# [YOUR INSTRUCTIONS]
Below are the records; copy each line in which "utility" occurs.

Dataset entries
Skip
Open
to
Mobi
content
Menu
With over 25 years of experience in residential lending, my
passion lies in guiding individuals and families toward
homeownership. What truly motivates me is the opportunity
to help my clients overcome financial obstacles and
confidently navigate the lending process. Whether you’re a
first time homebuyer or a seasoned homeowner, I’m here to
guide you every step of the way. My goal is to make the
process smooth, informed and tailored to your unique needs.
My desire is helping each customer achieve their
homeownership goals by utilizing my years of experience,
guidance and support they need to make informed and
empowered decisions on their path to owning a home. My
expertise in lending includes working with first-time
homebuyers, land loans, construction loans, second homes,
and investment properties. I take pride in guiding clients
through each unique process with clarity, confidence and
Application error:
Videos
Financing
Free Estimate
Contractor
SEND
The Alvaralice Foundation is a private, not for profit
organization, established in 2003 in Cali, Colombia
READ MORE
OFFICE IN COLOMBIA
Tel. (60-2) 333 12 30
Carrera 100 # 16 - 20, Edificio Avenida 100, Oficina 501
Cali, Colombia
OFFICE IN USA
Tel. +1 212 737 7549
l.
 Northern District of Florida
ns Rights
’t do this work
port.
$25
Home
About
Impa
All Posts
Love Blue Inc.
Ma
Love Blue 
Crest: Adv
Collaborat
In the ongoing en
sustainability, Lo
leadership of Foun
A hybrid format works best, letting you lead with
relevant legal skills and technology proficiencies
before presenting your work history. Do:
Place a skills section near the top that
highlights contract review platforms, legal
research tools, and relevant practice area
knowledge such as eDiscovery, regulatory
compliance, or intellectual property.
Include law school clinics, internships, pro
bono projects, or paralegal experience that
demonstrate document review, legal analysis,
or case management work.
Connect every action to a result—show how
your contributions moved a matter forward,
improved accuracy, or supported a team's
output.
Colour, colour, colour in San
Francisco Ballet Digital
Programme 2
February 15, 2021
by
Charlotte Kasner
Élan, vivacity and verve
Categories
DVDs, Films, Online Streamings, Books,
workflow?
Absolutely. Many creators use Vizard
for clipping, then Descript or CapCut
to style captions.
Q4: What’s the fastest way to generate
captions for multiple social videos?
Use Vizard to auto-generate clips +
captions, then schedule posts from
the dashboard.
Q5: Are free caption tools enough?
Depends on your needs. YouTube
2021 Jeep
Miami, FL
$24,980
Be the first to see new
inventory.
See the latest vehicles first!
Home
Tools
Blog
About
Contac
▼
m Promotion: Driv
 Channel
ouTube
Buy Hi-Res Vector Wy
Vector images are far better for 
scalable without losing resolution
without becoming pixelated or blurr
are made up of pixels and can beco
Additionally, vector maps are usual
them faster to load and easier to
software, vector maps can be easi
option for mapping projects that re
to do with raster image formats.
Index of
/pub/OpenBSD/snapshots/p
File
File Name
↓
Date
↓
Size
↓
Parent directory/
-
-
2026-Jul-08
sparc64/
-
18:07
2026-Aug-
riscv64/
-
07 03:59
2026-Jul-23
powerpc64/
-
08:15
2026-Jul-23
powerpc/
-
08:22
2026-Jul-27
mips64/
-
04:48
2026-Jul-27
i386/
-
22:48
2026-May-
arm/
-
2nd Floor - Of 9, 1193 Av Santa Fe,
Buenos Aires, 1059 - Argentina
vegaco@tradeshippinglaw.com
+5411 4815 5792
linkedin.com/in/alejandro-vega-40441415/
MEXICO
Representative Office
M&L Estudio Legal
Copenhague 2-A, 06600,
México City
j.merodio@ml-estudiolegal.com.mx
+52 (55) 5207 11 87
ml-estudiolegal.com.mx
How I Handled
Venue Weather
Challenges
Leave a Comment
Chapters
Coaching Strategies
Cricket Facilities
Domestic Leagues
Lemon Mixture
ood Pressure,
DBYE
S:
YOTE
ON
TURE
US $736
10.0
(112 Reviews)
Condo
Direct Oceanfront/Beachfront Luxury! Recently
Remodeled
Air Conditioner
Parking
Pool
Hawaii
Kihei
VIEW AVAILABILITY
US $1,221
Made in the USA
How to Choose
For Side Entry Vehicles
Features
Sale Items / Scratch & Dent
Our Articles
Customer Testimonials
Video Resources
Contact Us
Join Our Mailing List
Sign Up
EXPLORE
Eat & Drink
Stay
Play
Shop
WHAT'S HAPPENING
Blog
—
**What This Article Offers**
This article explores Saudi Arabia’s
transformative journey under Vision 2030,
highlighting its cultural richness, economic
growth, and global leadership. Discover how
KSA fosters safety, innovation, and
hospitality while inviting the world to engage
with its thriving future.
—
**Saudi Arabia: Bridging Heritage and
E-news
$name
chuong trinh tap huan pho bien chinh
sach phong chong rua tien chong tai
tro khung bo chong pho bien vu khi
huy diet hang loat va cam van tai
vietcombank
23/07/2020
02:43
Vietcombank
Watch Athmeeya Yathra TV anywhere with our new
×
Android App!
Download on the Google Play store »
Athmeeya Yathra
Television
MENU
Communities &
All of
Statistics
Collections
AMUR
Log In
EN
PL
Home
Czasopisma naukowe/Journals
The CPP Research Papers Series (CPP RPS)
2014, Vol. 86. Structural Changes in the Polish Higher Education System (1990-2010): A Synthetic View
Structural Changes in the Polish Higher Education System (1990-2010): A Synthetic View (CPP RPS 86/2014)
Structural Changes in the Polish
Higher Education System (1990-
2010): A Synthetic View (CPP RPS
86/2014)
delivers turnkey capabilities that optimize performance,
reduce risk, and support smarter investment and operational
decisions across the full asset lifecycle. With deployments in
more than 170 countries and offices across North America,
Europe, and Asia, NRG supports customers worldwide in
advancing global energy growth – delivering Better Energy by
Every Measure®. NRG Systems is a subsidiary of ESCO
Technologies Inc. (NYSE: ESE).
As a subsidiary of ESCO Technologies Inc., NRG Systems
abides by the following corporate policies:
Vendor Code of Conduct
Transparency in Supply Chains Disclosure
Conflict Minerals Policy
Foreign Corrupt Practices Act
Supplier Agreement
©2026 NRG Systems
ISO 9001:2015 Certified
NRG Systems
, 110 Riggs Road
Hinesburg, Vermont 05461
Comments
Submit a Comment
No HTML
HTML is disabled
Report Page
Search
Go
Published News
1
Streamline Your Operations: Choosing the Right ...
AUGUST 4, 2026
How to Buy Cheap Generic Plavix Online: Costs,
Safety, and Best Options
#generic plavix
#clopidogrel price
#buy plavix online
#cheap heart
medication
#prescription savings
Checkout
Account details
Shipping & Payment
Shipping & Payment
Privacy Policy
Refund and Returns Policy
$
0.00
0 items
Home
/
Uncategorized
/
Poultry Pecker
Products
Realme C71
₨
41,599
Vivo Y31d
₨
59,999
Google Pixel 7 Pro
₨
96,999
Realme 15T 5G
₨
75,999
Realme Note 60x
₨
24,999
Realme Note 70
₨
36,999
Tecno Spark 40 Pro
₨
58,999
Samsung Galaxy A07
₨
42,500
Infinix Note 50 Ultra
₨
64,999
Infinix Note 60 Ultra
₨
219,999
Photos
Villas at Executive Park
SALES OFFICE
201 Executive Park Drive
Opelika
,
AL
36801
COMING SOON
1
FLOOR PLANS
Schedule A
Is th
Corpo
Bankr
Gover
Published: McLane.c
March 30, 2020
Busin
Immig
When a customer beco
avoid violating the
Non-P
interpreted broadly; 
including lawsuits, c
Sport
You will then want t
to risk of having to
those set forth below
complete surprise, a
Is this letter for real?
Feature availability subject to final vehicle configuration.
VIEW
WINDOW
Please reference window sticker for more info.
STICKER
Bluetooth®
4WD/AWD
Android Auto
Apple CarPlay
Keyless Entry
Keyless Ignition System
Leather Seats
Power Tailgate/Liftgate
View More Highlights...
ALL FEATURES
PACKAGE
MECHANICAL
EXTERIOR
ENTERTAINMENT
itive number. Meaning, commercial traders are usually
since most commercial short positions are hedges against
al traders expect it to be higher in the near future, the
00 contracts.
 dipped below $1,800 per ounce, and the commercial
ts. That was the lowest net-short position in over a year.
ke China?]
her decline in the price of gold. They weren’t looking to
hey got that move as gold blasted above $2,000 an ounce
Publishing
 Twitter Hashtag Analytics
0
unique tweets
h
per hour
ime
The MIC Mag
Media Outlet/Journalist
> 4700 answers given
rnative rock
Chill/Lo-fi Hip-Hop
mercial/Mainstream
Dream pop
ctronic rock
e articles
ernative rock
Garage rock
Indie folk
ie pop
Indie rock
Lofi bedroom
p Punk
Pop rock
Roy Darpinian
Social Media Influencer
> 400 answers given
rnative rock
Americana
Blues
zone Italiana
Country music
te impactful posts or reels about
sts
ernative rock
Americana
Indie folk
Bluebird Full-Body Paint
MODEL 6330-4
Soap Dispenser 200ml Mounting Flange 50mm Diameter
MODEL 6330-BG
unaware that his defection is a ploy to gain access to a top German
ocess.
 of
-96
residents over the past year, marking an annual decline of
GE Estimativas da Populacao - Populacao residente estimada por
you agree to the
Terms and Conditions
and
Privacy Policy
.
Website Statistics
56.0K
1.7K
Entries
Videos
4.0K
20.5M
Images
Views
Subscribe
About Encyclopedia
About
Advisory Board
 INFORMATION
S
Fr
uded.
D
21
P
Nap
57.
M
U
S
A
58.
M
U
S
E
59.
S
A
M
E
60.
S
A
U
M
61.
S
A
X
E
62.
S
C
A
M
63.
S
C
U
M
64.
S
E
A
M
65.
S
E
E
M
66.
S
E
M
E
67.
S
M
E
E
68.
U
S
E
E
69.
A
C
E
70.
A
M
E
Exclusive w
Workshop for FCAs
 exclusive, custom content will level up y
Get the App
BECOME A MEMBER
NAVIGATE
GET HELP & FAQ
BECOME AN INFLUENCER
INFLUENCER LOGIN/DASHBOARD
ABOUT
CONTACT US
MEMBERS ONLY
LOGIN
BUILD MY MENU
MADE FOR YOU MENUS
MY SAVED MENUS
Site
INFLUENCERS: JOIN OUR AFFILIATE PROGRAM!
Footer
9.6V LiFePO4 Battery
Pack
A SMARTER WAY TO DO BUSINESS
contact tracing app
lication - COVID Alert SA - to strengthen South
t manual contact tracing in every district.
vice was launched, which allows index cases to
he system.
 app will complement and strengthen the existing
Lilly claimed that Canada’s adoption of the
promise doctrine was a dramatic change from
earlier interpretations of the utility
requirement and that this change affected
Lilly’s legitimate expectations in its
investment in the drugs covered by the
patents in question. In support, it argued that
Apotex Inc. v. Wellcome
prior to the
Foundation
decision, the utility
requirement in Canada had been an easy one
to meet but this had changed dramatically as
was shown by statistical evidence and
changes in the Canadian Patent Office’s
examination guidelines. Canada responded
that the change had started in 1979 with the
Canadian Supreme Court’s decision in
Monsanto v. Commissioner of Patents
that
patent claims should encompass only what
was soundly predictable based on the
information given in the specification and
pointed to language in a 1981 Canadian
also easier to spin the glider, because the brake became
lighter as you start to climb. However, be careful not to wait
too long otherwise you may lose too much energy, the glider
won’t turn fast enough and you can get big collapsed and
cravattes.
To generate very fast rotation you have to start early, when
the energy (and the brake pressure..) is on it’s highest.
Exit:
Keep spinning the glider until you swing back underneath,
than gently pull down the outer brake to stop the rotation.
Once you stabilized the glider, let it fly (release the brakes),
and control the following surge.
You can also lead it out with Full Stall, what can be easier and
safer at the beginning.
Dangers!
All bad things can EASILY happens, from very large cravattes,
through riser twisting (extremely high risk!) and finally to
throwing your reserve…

# [RESPONSE FOR THIS EXERCISE]
earlier interpretations of the utility
decision, the utility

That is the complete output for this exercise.